TEXTO FORNECIDO:
==========

Processos de Assemblagem nos Painéis de Pintura
Breves Noções
Embora tenha havido um progresso significativo das técnicas
ao longo do tempo, aqui elencarei aquelas que são características dos séculos e
dos países em que a sua execução foi mais frequente, nomeadamente a Itália e a
Espanha entre os séculos XIII e XVII.
A assemblagem é o
processo final da preparaçao de paineis de madeira para pintura, consistindo
num conjunto de soluções e técnicas usadas para unir varias tábuas de madeira,
de modo a formar uma peça única e de dimensões variadas.
Os
painéis de madeira, construíam-se, assemblando várias tábuas de madeira, cujo
numero dependeria do tamanho total da peça. As dimensões do painel
estabeleciam-se previamente com o traço arquitectónico e tinha que estar em
consonância com o esquema compositivo.
No que
respeita à construção dos primeiros painéis de que há registo, essa deu-se no
século XIII. Primeiramente escolhia-se a face mais interna da tábua para
receber os extractos preparatórios, a fim de conferir maior estabilidade As tábuas
eram trabalhadas individualmente. A face escolhida para a frente do painel era
perfeitamente plana, ao passo que a face destinada ao tardoz
não tinha tantas preocupações de nivelamentos, predominando aí as marcas dos
utensílios de trabalho, tais como a serra, lâminas de duplo cabo, enxós e
até machados.
Alguns instrumentos de desbaste da madeira
Marcas das ferramentas no tardoz do painel
Numa
primeira fase a união era apenas com as juntas vivas, simplesmente coladas pela
contra-face com cola animal e reforçadas com duas travessas.

==========

AÇÃO REQUERIDA 1:
De acordo com o texto sobre a assemblagem de painéis de pintura, em que século se deu a construção dos primeiros painéis de que há registo?
AÇÃO REQUERIDA 2:
Retome o texto sobre a assemblagem de painéis de pintura, prosseguindo a partir da última frase apresentada.
O material apresentado em seguida não tem qualquer relação com o texto sobre a assemblagem de painéis.

DADOS FORNECIDOS:
==========

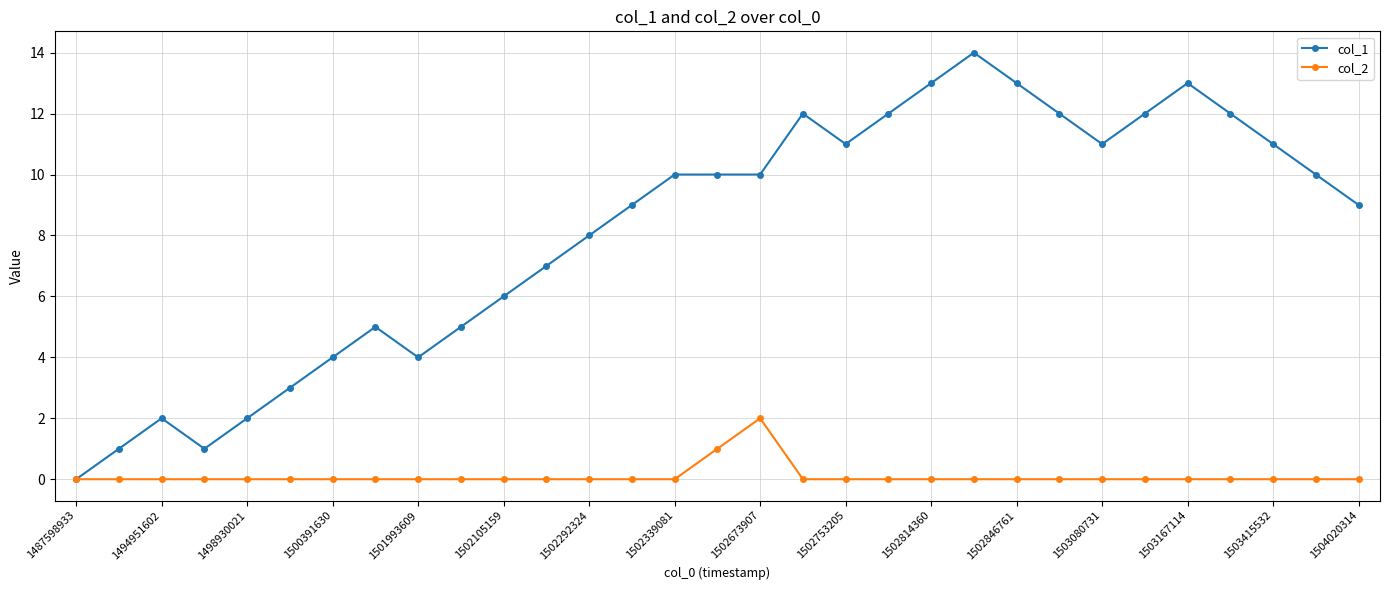

List the series in order of their peak value, lowest first.

col_2, col_1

==========

RESULTADO DA TAREFA 1:
No século XIII.

RESULTADO DA TAREFA 2:
União das tábuas com juntas vivas
Como regra
preferia-se colocar ao centro as tábuas mais largas. As menos
grossas ocupavam as extremidades do painel (Neste tipo de peças usar tábuas de maiores
dimensões diminuía a possibilidade de transmissão das marcas das uniões sobre a
pintura e extractos preparatórios. O resultado era óptimo quando seleccionadas tábuas de corte radial).
Posteriormente,
como complemento de união de juntas vivas, começou-se a colocar como reforço, caudas
e duplas caudas de andorinha. Consistia em talhar numa madeira dura uma
peça em forma de laço, o qual depois encaixaria em caixas talhadas com a mesma
forma nas tábuas. Este tipo de união é muito forte pois não permite movimentos
muito bruscos do suporte. Por vezes estavam presentes no início das fissuras
para impedir o seu avanço.
Cauda e
dupla cauda de andorinha
Existem outros
sistemas, menos frequentes, como a união em meia madeira, que consistia
em talhar uma caixa longitudinal nos bordos a unir, aproximadamente a meio da
grossura da tábua, de forma a apoiar bordo com bordo, sendo unidas com cola
animal. Geralmente aplicado em suportes relativamente grandes, constituídos por
mais de uma tábua, este sistema não era utilizado com muita frequência, pois
oferecia pouca resistência devido à sua demasiada superfície colada que se
descolava com o tempo.
União em meia madeira
Métodos
mais antigos como a união mediante espigas cilíndricas de ferro ou madeira embutidas
na contra-face interna de cada tábua. Próprio da pintura italiana, faziam parte
de um método utilizado em tábuas, muitas vezes destinadas a serem pintadas nas
duas faces.
União das tábuas com recurso a espigas
Todas
estas uniões não garantiam por si só a união de tábuas, como tal eram reforçadas
com travessas de sustentação dessas construções.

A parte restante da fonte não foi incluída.